Nobody was begging me to do this, neither my family nor my former publisher, Mona Fertig. She had originally committed to a book on Peter Ochs in the series The Unheralded Artists of BC, but decided she actually didn’t want a Memoir. However, to me, the memoir form was the only authentic voice possible, since I was not only writing the story but had also lived it. Since there were plenty of ‘loose ends’ I wanted to explore, I decided to self-publish and be damned. What I wrote was a story hovering uneasily between confession and complicated half-truth. I admit that I am an ‘unreliable narrator’. How could it be otherwise? Memory is a distorting mirror, so I make no claims to revealing ‘the truth’.

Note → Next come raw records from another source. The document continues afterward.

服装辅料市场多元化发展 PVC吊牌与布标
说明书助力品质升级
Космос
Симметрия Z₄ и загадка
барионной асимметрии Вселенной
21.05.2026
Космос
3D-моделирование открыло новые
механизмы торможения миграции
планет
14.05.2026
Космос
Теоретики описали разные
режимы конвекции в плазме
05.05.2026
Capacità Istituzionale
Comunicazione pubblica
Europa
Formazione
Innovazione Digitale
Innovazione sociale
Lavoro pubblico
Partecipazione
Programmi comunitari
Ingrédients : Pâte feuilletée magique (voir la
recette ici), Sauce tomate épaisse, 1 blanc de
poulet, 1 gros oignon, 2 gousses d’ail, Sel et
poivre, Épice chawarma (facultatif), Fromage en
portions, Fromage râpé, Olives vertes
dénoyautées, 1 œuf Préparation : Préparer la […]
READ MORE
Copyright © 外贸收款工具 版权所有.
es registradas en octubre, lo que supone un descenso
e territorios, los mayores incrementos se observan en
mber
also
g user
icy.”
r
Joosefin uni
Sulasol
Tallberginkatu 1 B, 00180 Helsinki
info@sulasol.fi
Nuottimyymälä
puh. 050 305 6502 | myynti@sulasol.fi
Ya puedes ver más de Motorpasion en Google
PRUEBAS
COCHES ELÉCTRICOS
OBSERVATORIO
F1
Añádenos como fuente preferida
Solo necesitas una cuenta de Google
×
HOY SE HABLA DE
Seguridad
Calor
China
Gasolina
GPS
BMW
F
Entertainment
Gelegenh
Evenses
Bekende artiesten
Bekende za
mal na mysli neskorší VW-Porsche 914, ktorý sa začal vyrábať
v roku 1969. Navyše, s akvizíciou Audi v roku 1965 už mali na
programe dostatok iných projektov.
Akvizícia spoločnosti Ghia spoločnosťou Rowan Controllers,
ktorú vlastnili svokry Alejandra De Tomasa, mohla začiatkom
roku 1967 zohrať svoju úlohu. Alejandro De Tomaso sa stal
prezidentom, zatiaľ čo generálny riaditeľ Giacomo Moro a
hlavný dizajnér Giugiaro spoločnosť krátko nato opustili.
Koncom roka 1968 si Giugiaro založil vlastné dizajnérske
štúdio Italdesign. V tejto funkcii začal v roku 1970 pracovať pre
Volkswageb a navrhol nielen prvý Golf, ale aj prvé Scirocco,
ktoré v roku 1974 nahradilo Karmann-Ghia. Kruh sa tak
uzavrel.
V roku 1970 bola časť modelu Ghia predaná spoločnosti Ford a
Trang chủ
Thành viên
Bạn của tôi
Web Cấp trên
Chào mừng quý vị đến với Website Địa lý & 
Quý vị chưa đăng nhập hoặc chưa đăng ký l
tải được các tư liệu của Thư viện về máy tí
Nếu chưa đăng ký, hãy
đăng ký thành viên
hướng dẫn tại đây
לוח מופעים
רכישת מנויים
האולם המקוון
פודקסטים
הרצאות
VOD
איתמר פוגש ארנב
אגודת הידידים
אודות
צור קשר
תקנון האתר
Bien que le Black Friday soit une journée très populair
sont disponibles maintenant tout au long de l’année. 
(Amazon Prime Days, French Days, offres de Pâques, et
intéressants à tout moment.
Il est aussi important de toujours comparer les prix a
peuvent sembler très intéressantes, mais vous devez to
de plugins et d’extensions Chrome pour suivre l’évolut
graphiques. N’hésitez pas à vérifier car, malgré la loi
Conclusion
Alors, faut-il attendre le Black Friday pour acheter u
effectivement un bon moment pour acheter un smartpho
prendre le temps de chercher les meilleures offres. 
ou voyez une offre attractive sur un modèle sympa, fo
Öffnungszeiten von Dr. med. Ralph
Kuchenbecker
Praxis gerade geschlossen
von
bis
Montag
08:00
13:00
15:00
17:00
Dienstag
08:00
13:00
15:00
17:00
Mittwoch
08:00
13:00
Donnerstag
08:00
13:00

But this story does illuminate the complexities and paradoxes of life as we live it, then as well as now. Above all, it is a story of what it’s like to live a life dedicated to Art, and a deep dive into the question of what art means in a society like ours, if it indeed it has any meaning left. I am thinking that the question we are asking ourselves today is whether we can re discover our mojo. Our cultural confidence. Or whether those talking heads are right and we’re on the way out. I believe that Art is the weathervane, then as well as now.